Gateway (proxy) cache
Caching here is your home turf. Many times we will have a layer of gateway (or reverse proxy, forward proxy) in front of the source station for some security mechanism or unified traffic policy entry.
It’s also a good place to do caching. After all, the gateway is “business independent”, and its ability to block requests is also a big benefit to the source behind it, reducing a lot of CPU processing.
Common gateway (proxy) caches are Varnish, Squid, Ngnix. In general, simple caching scenarios, use Nginx, because most of the time we will use it for load balancing, can introduce one less technology to reduce the complexity. For a large number of small files, you can use Varnish, whereas Squid is larger, more comprehensive and more expensive to use.
In-process cache
The fact that a request can reach this point indicates that it is “business relevant” and needs to be evaluated by business logic.
Because of this, the cost of introducing a cache from here is much higher than the previous three because of the higher requirement for data consistency between the cache and the database.

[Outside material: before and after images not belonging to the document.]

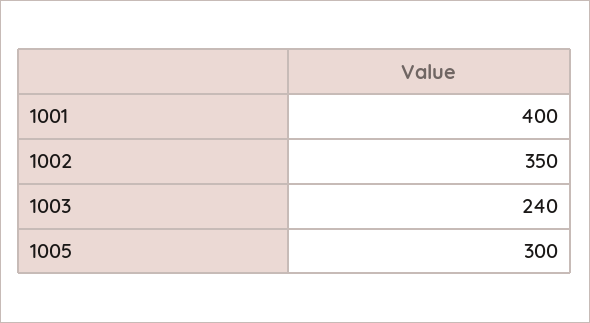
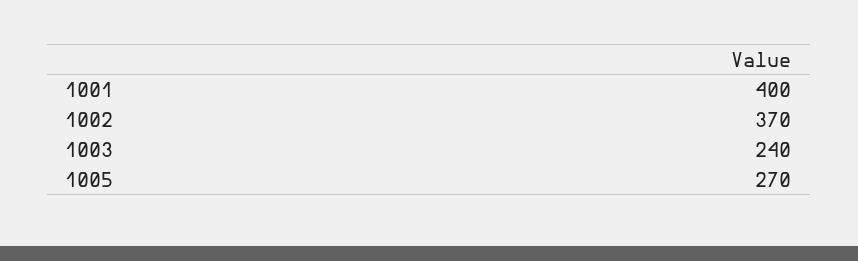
  {
    "1001": 400,
-   "1002": 350,
+   "1002": 370,
    "1003": 240,
-   "1005": 300
+   "1005": 270
  }

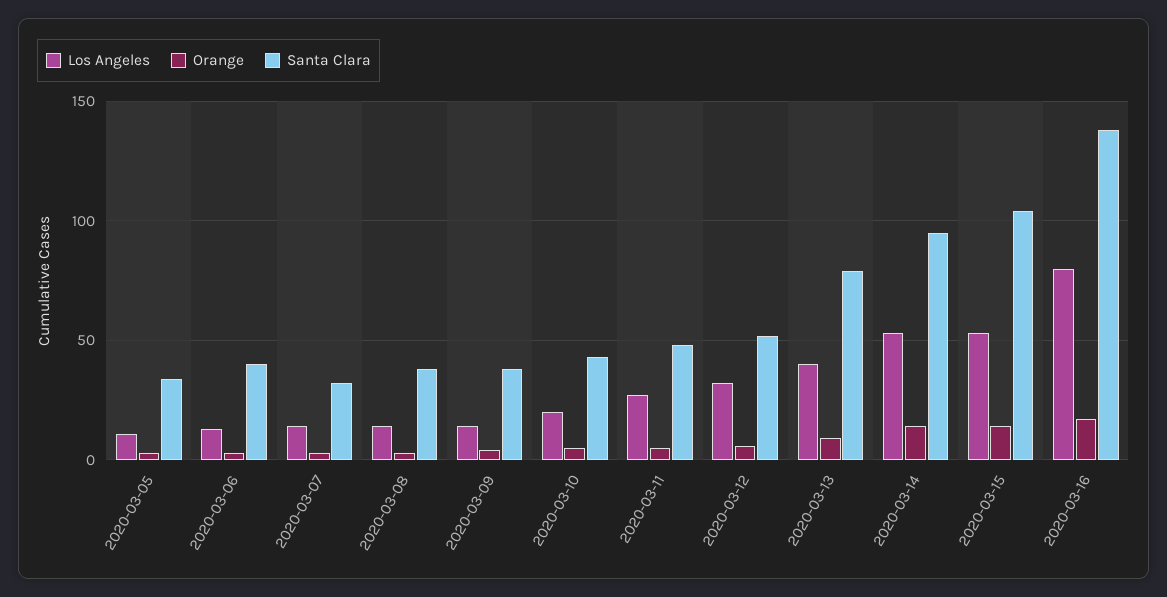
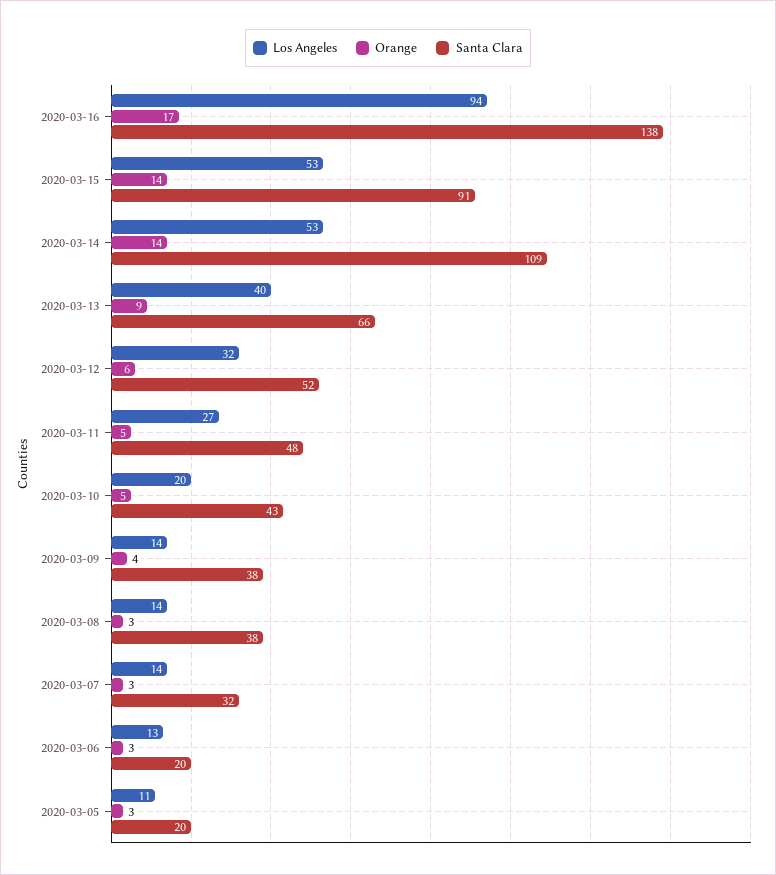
  {
    "Los Angeles": {
      "2020-03-05": 11,
      "2020-03-06": 13,
      "2020-03-07": 14,
      "2020-03-08": 14,
      "2020-03-09": 14,
      "2020-03-10": 20,
      "2020-03-11": 27,
      "2020-03-12": 32,
      "2020-03-13": 40,
      "2020-03-14": 53,
      "2020-03-15": 53,
-     "2020-03-16": 80
+     "2020-03-16": 94
    },
    "Orange": {
      "2020-03-05": 3,
      "2020-03-06": 3,
      "2020-03-07": 3,
      "2020-03-08": 3,
      "2020-03-09": 4,
      "2020-03-10": 5,
      "2020-03-11": 5,
      "2020-03-12": 6,
      "2020-03-13": 9,
      "2020-03-14": 14,
      "2020-03-15": 14,
      "2020-03-16": 17
    },
    "Santa Clara": {
-     "2020-03-05": 35,
+     "2020-03-05": 20,
-     "2020-03-06": 40,
+     "2020-03-06": 20,
      "2020-03-07": 32,
      "2020-03-08": 38,
      "2020-03-09": 38,
      "2020-03-10": 43,
      "2020-03-11": 48,
      "2020-03-12": 52,
-     "2020-03-13": 80,
+     "2020-03-13": 66,
-     "2020-03-14": 95,
+     "2020-03-14": 109,
-     "2020-03-15": 105,
+     "2020-03-15": 91,
      "2020-03-16": 138
    }
  }

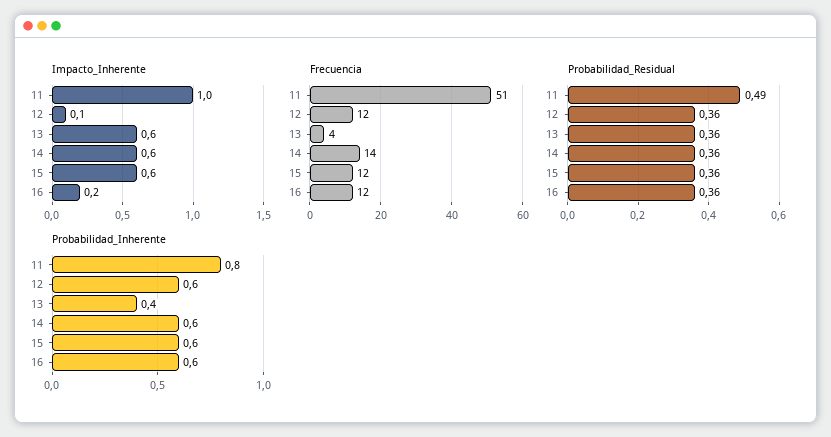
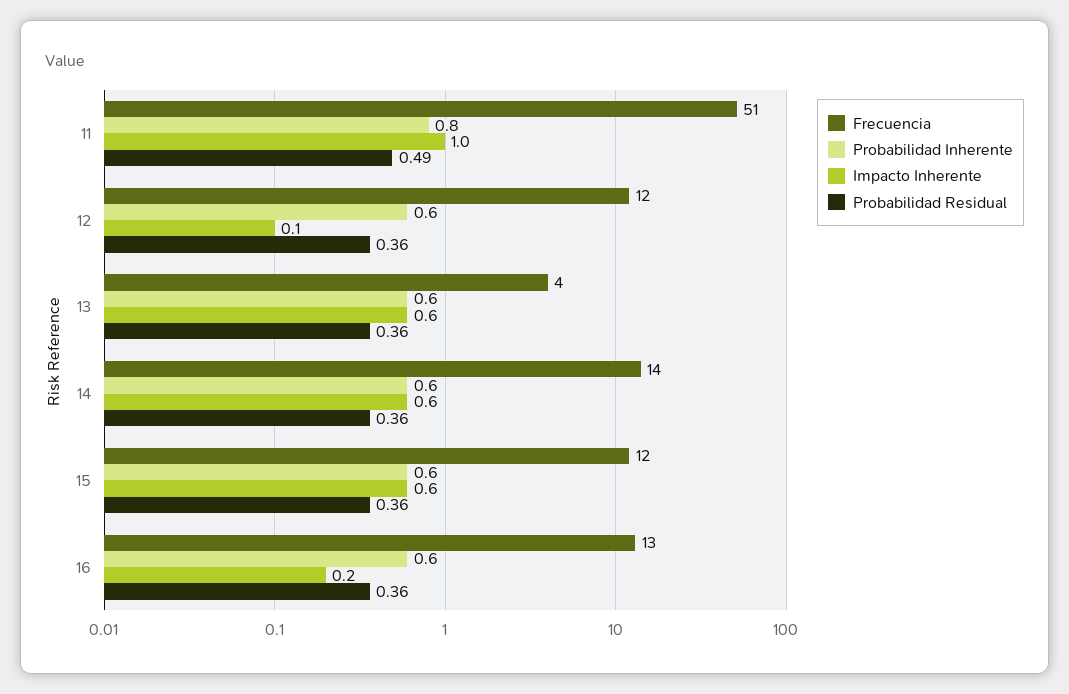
  {
    "Impacto_Inherente": {
      "11": 1,
      "12": 0.1,
      "13": 0.6,
      "14": 0.6,
      "15": 0.6,
      "16": 0.2
    },
    "Frecuencia": {
      "11": 51,
      "12": 12,
      "13": 4,
      "14": 14,
      "15": 12,
-     "16": 12
+     "16": 13
    },
    "Probabilidad_Residual": {
      "11": 0.49,
      "12": 0.36,
      "13": 0.36,
      "14": 0.36,
      "15": 0.36,
      "16": 0.36
    },
    "Probabilidad_Inherente": {
      "11": 0.8,
      "12": 0.6,
-     "13": 0.4,
+     "13": 0.6,
      "14": 0.6,
      "15": 0.6,
      "16": 0.6
    }
  }

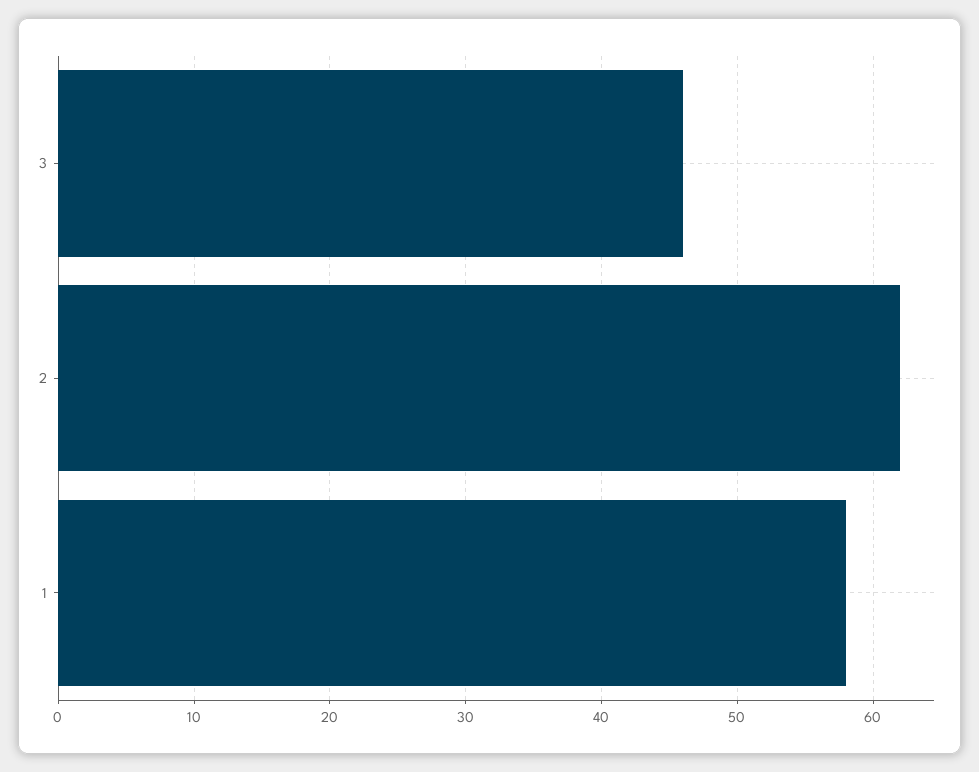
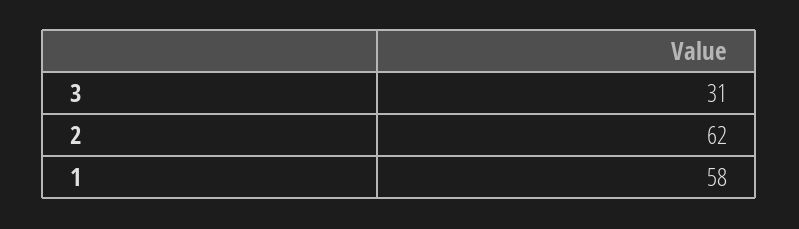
  {
-   "3": 46,
+   "3": 31,
    "2": 62,
    "1": 58
  }

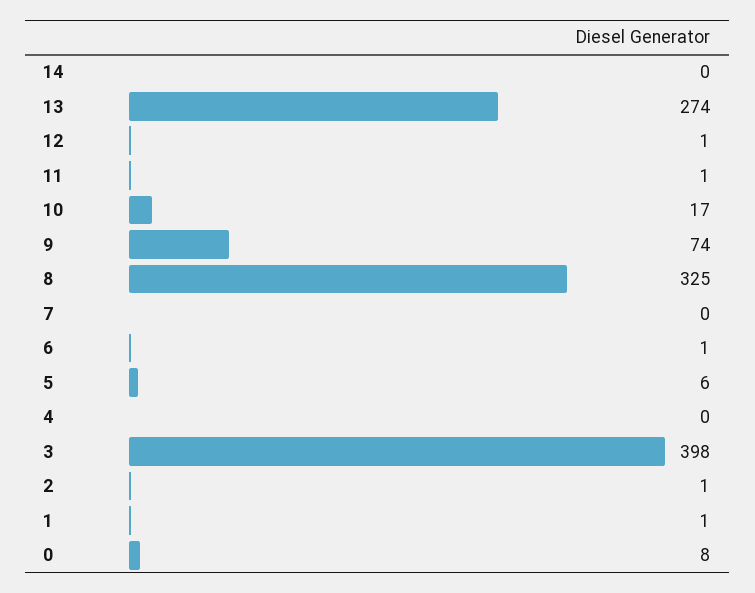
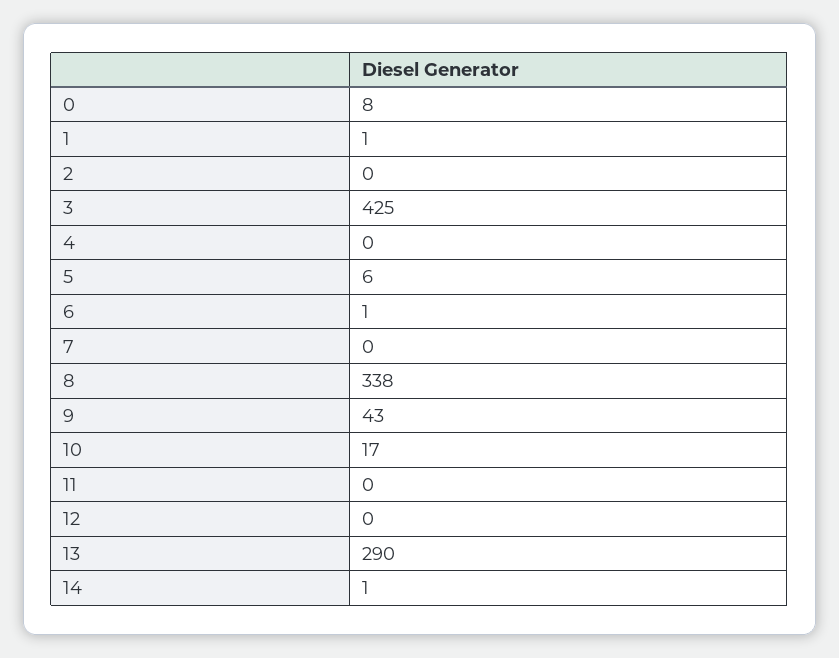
  {
-   "14": 0,
+   "14": 1,
-   "13": 274,
+   "13": 290,
-   "12": 1,
+   "12": 0,
-   "11": 1,
+   "11": 0,
    "10": 17,
-   "9": 74,
+   "9": 43,
-   "8": 325,
+   "8": 338,
    "7": 0,
    "6": 1,
    "5": 6,
    "4": 0,
-   "3": 398,
+   "3": 425,
-   "2": 1,
+   "2": 0,
    "1": 1,
    "0": 8
  }

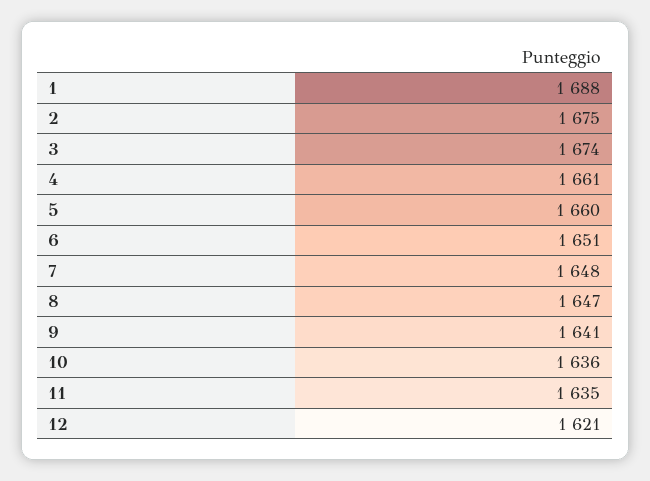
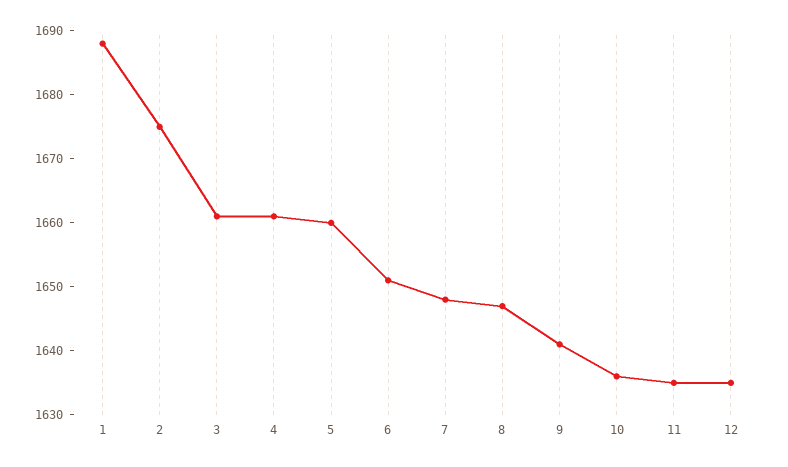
  {
    "1": 1688,
    "2": 1675,
-   "3": 1674,
+   "3": 1660,
    "4": 1661,
    "5": 1660,
    "6": 1651,
    "7": 1648,
    "8": 1647,
    "9": 1641,
    "10": 1636,
    "11": 1635,
-   "12": 1621
+   "12": 1635
  }

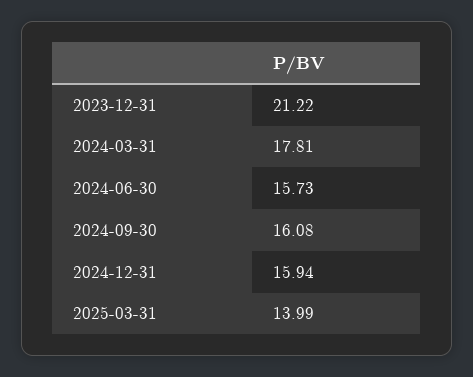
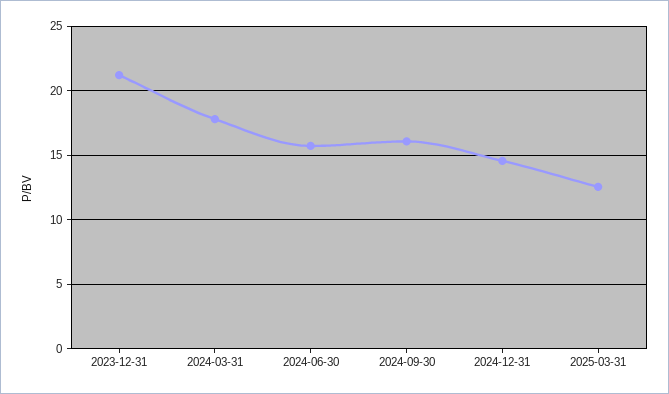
  {
    "2023-12-31": 21.22,
    "2024-03-31": 17.81,
    "2024-06-30": 15.73,
    "2024-09-30": 16.08,
-   "2024-12-31": 15.94,
+   "2024-12-31": 14.5,
-   "2025-03-31": 13.99
+   "2025-03-31": 12.5
  }

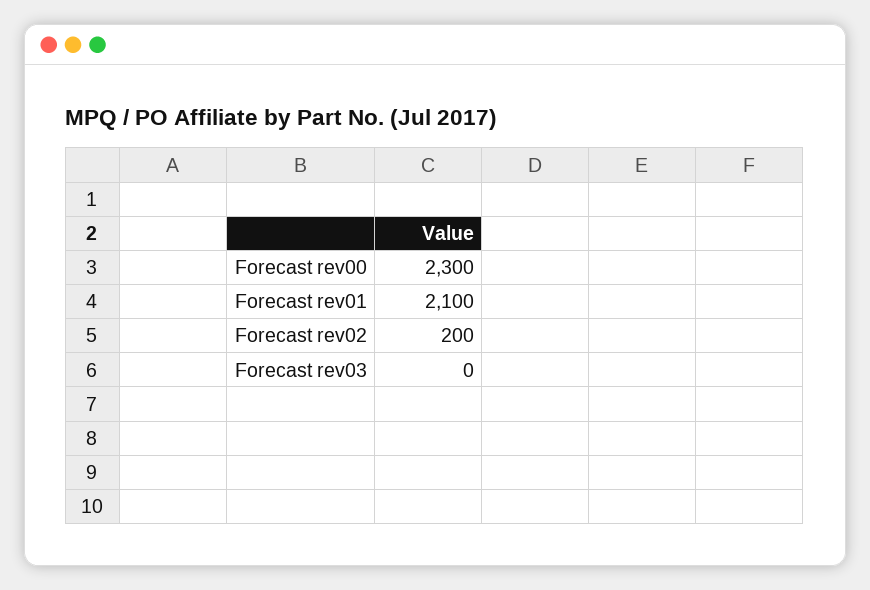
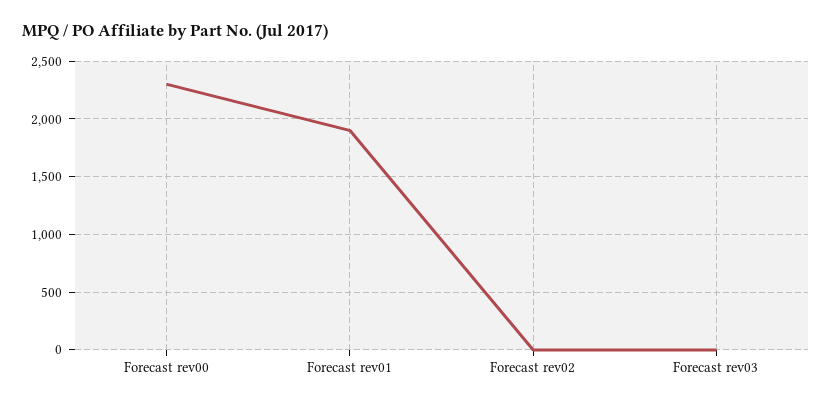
  {
    "Forecast rev00": 2300,
-   "Forecast rev01": 2100,
+   "Forecast rev01": 1900,
-   "Forecast rev02": 200,
+   "Forecast rev02": 0,
    "Forecast rev03": 0
  }

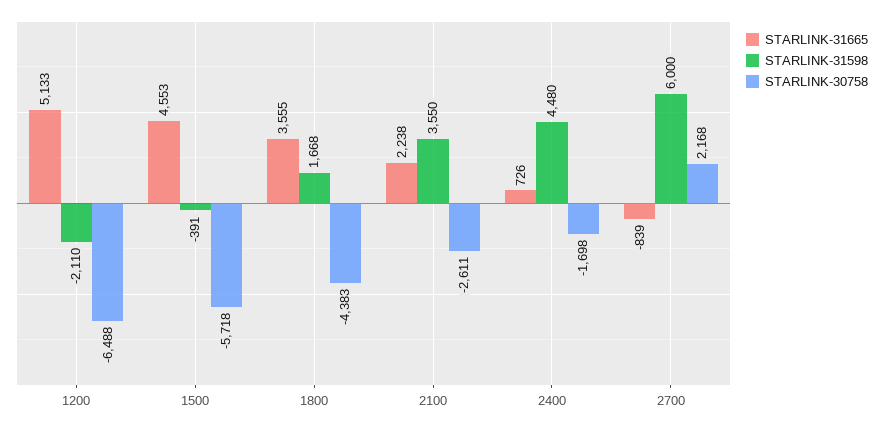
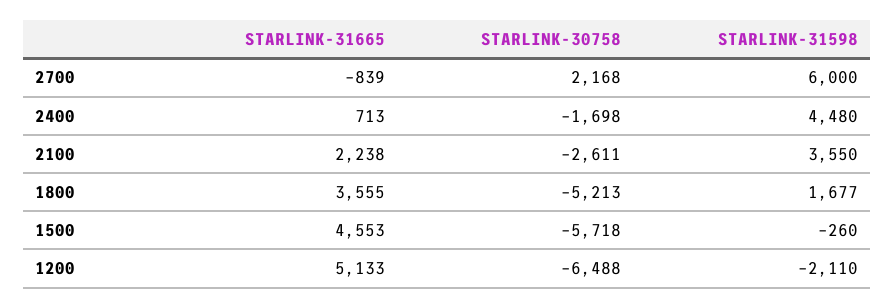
  {
    "STARLINK-31665": {
      "1200": 5133,
      "1500": 4553,
      "1800": 3555,
      "2100": 2238,
-     "2400": 726,
+     "2400": 713,
      "2700": -839
    },
    "STARLINK-31598": {
      "1200": -2110,
-     "1500": -391,
+     "1500": -260,
-     "1800": 1668,
+     "1800": 1677,
      "2100": 3550,
      "2400": 4480,
      "2700": 6000
    },
    "STARLINK-30758": {
      "1200": -6488,
      "1500": -5718,
-     "1800": -4383,
+     "1800": -5213,
      "2100": -2611,
      "2400": -1698,
      "2700": 2168
    }
  }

This is probably the first time most of us programmers deliberately use caching. There are a lot of details about in-process and out-of-process caching that need to be addressed in a future article.
Out-of-process cache
You can even write your own program to store cached data that can be called remotely by other programs.
Again, we’ll talk about the details later, but here’s a few more tips on how to choose between Redis and memcached.
You can use Memcached if you are serious about resource utilization (CPU, memory, etc.), but your program needs to tolerate data loss because it is a pure memory mechanism. If you can’t tolerate this and are aggressive about resource utilization, you can use Redis. Redis also has a larger database structure. Memcached only has key values and is more like a NOSQL store.
Database cache
The database itself has its own cache module, otherwise it will not be called the memory killer, basically you give how much memory can eat how much.
The database cache is the internal mechanism of the database, which we won’t go into here. The configuration that sets the size of the cache space is usually given for you to intervene.
Finally, the disk itself has a cache. So you’ll find that it’s really hard to get data to write smoothly to a physical disk, and you never know when a disk “fast” enough that you don’t need to worry about caching will come to the rescue of us programmers.
Is cache Silver Bullet?
You might think that caching is so good, that more should be better, as long as it’s slow to cache?
No matter how good a thing looks, it has a negative side. Caching also has a number of side effects to consider. In addition to the cache updates and data consistency issues mentioned above, there are other issues such as:
1. Cache avalanche
2. Cache penetration
3. Cache concurrency
4. Cache bottomless pit
5. Cache obsolescence
6、…
And so on, these brother Z will be in the next article with you in-depth analysis.
conclusion
All right, so let’s wrap things up. This time, the IT Institute introduces you to three ways to use caching.
After that, several locations of the cache can be set up in a complete system, and share some experience about the use of browser cache, CDN cache, gateway (proxy) cache.